By HOLBROOK MOHR
CARTER (AP) — Ed Jordan’s family has worked these fertile fields for four generations. They’ve survived droughts, tornados and, yes, even floods. They’re not the kind of people to pack up and run from nature, but that’s what they’re doing this time.
This community north of Yazoo City is about 35 miles from the Mississippi River, but floodwaters from swelling tributaries are slowly swallowing the land between here and Vicksburg, especially along the Yazoo River.
Jordan (pronounced JER’-din), pointed to a high-water mark about 7 feet high in the family’s old general store left by the deadly flood of 1927. Floods have taken crops since then, but the Mississippi River hasn’t swamped their homes in generations.
He’s afraid it will happen this time.
“We have 400 acres of beautiful wheat that’s almost ready for harvest. We have about an 1,000 acres of corn that’s chest high and just waiting on a combine (to harvest it). That’s going to be gone,” Jordan said. “I don’t know what is going to happen to our houses.”
Just down the road, relatives helped Jordan’s 87-year-old aunt, Katherine Jordan, pack up a house that was moved here from Yazoo City in 1961. They loaded the furniture on a cotton trailer and prepared to head to higher ground. A tractor outside scrapped dirt from a wheat field to form a levee around the house.

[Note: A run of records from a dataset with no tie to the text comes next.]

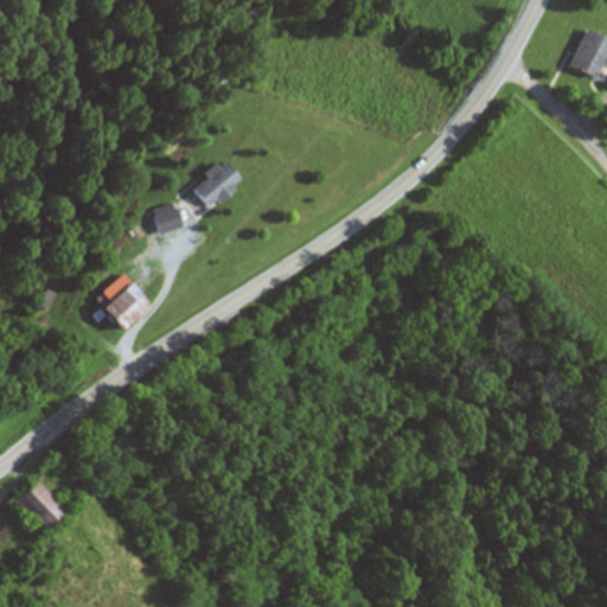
[(606,56),(606,34),(587,29),(573,66),(600,77),(606,56)]
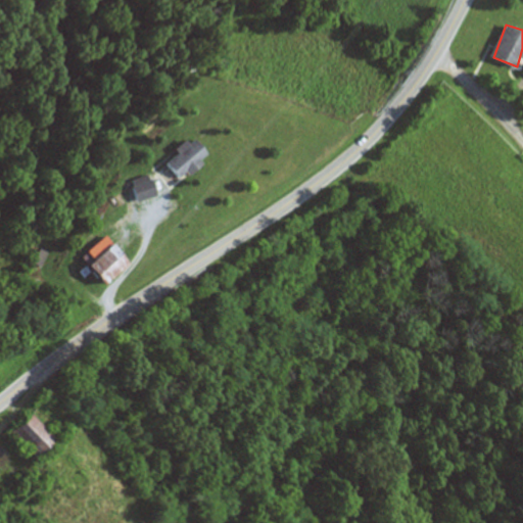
[(177,152),(178,152),(165,164),(182,181),(208,154),(192,137),(177,152)]
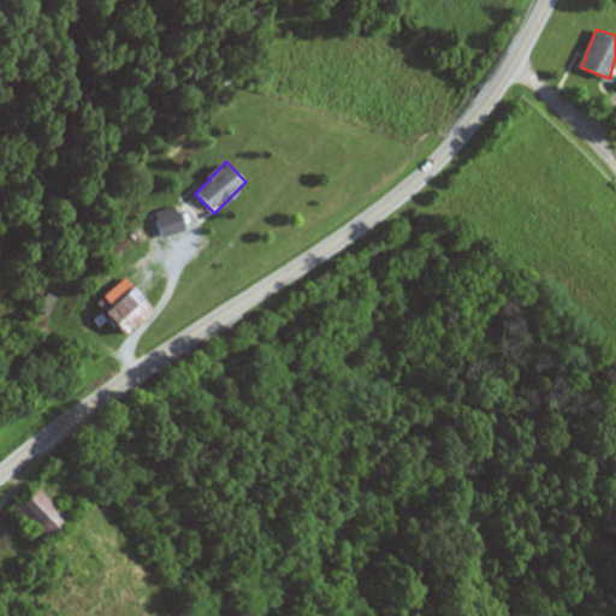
[(184,230),(175,206),(154,213),(164,237),(184,230)]
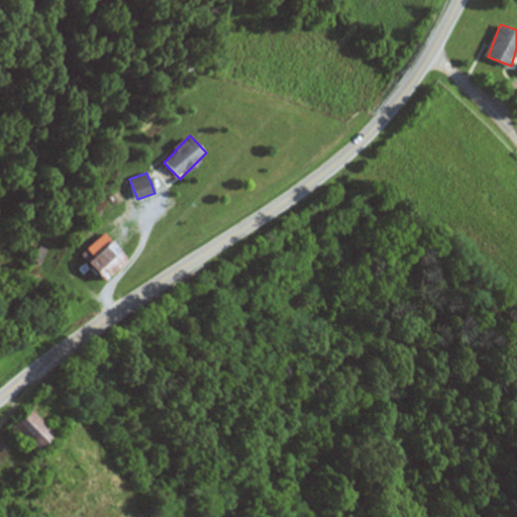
[(88,249),(94,255),(88,262),(107,281),(130,259),(104,232),(88,249)]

Ed Jordan said he leased a house on higher ground and will live there until the water goes down. His aunt is going to live with her sister, Charline Killebrew, 84, in “town,” nearby Yazoo City, where the Delta flatlands meet the central Mississippi hills.
Katherine Jordan remembers another bad flood, in 1973. Back then, she would wake up every day and look out the kitchen window to see how close the water had come.
It never got the house. She’s not sure she’ll be so lucky this time. That’s why she moved everything that sits lower than chest high.
“Just pray. That’s all you can do,” Katherine Jordan said. “You get to the point where you just do whatever you can do, whether it’s right or wrong.”
Officials said the area could start going under water by this weekend.
Scott Haynes, 46, estimates he’ll spend more than $80,000 on contractors to build levees around his house and grain silos, which hold 200,000 bushels of rice that he can’t get out before the water comes.
Heavy equipment has been mowing down his wheat fields to get to the dirt that is being used to build the levees.
“That wheat is going to be gone, anyway,” Haynes said. “We don’t know if we’re doing the right thing or not, but we can’t not do it.”
Haynes said at least 9,000 acres of his 10,000-acre farm is expected to flood.
He knows time is not on his side. “I’ve got to get back on that dozer,” he said, before walking away.
Similar scenes are playing out all through the Mississippi Delta. People who can afford to are building protective levees around homes and businesses. Others are just taking what they can and getting out.
Harry Simmons, 60, has owned Simmons Farmed Raised Catfish, a fish farm and processing plant for 30 years.
He was wrapping a levee around his home, business and about 400 acres of catfish pounds. He’s trying to protect the core of the catfish ponds and will move the fish from unprotected waters to the ponds inside the levee he’s building.
“We’ve been at it for over a week. The closer to the time the water arrives, the more frantic it will get,” he said.
Corps spokesman Ben Robinson uses a traffic analogy to describe why this area will get wet, comparing the Mississippi River to a major interstate during rush hour and Yazoo River to a side road.
“Once the traffic gets backed up, it’s going to spill onto the side road,” Robinson said.
In other words, the water is so high in the Mississippi that the Yazoo is a backing up.
Closer to the Mississippi River, an area known as the Yazoo Backwater levees is expected to overtop, as designed, as the water gets higher. That alone is expected to flood more than 430 square-miles, Robinson said. Workers are topping those levees with plastic to keep them from eroding.
“That is designed to relieve pressure on the mainline levees,” Robinson said. “The system is working exactly as it was designed to.”